_Task brief_
Go through the records and copy each line where the word "Samstag" occurs.

Stored items:

<<<<

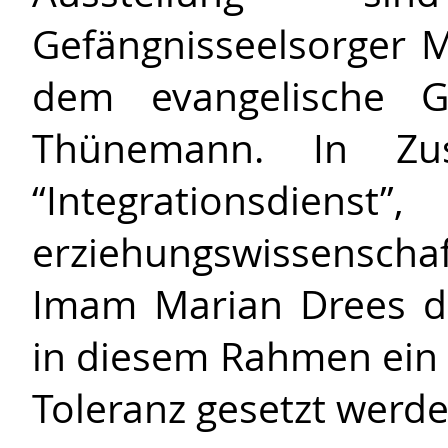
Gefängnisseelsorger 
dem evangelische Ge
Thünemann. In Zu
“Integratio
erziehungswissensch
Imam Marian Drees d
in diesem Rahmen ein 
Toleranz gesetzt werde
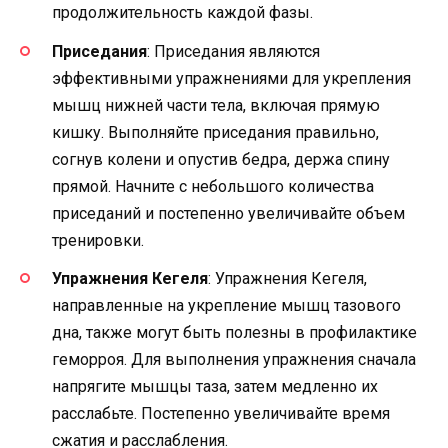
продолжительность каждой фазы.
Приседания
: Приседания являются
эффективными упражнениями для укрепления
мышц нижней части тела, включая прямую
кишку. Выполняйте приседания правильно,
согнув колени и опустив бедра, держа спину
прямой. Начните с небольшого количества
приседаний и постепенно увеличивайте объем
тренировки.
Упражнения Кегеля
: Упражнения Кегеля,
направленные на укрепление мышц тазового
дна, также могут быть полезны в профилактике
геморроя. Для выполнения упражнения сначала
напрягите мышцы таза, затем медленно их
расслабьте. Постепенно увеличивайте время
сжатия и расслабления.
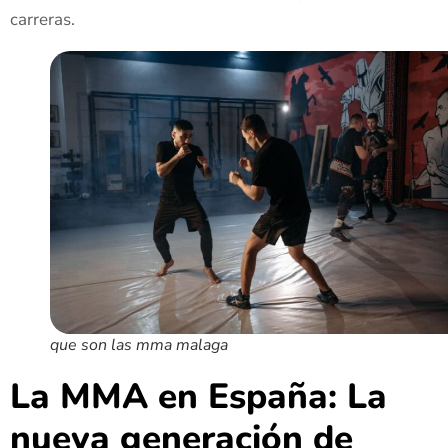
carreras.
que son las mma malaga
La MMA en España: La
nueva generación de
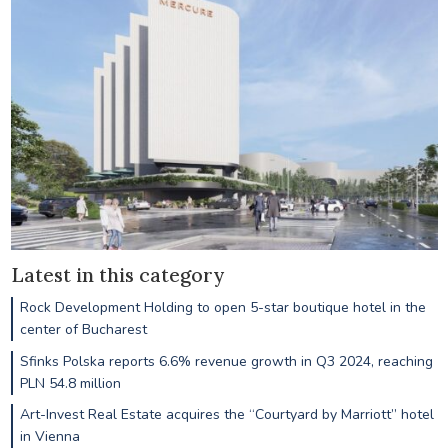
Latest in this category
Rock Development Holding to open 5-star boutique hotel in the
center of Bucharest
Sfinks Polska reports 6.6% revenue growth in Q3 2024, reaching
PLN 54.8 million
Art-Invest Real Estate acquires the “Courtyard by Marriott” hotel
in Vienna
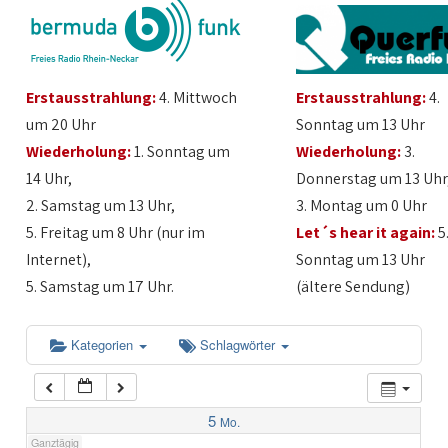
1:00
Erstausstrahlung:
4. Mittwoch
Erstausstrahlung:
4.
2:00
um 20 Uhr
Sonntag um 13 Uhr
Wiederholung:
1. Sonntag um
Wiederholung:
3.
3:00
14 Uhr,
Donnerstag um 13 Uhr
2. Samstag um 13 Uhr,
3. Montag um 0 Uhr
4:00
5. Freitag um 8 Uhr (nur im
Let´s hear it again:
5
Internet),
Sonntag um 13 Uhr
5:00
5. Samstag um 17 Uhr.
(ältere Sendung)
6:00
Kategorien
Schlagwörter
7:00
5
Mo.
Ganztägig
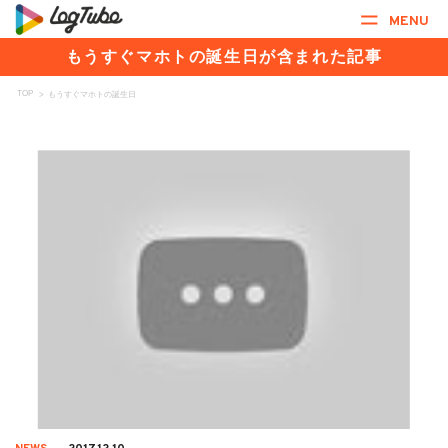
MENU
もうすぐマホトの誕生日が含まれた記事
TOP
>
もうすぐマホトの誕生日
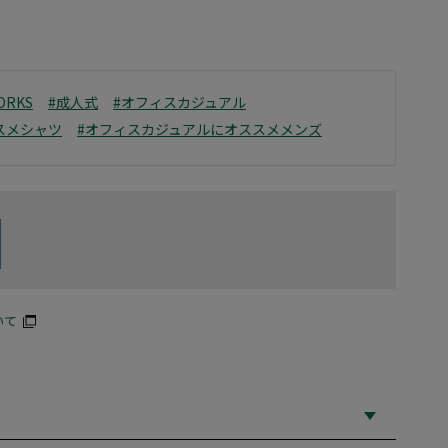
ORKS
#成人式
#オフィスカジュアル
スメシャツ
#オフィスカジュアルにオススメメンズ
いて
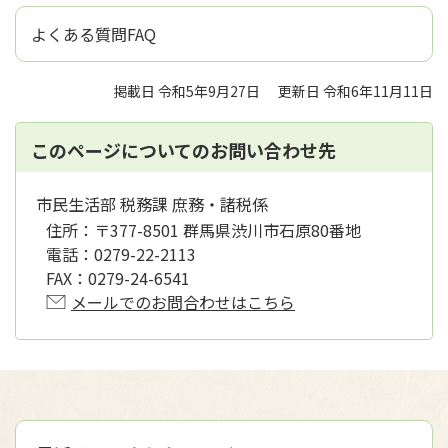
よくある質問FAQ
掲載日 令和5年9月27日
更新日 令和6年11月11日
このページについてのお問い合わせ先
市民生活部 税務課 庶務・諸税係
住所：
〒377-8501 群馬県渋川市石原80番地
電話：
0279-22-2113
FAX：
0279-24-6541
メールでのお問合わせはこちら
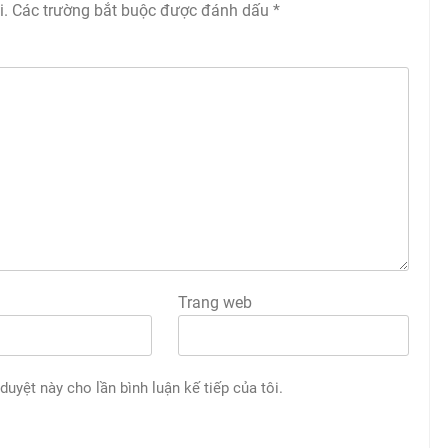
i.
Các trường bắt buộc được đánh dấu
*
Trang web
 duyệt này cho lần bình luận kế tiếp của tôi.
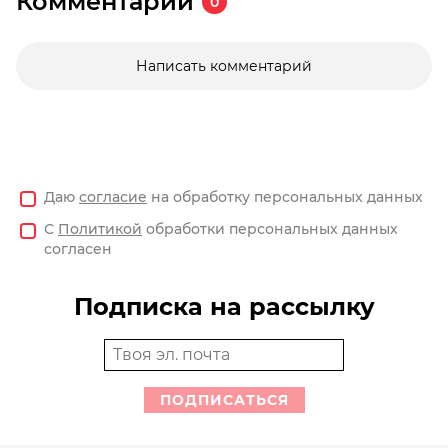
Комментарии
0
Написать комментарий
Даю
согласие
на обработку персональных данных
С
Политикой
обработки персональных данных
согласен
Подписка на рассылку
ПОДПИСАТЬСЯ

>>>>

_Written solution_
2. Samstag um 13 Uhr,
5. Samstag um 17 Uhr.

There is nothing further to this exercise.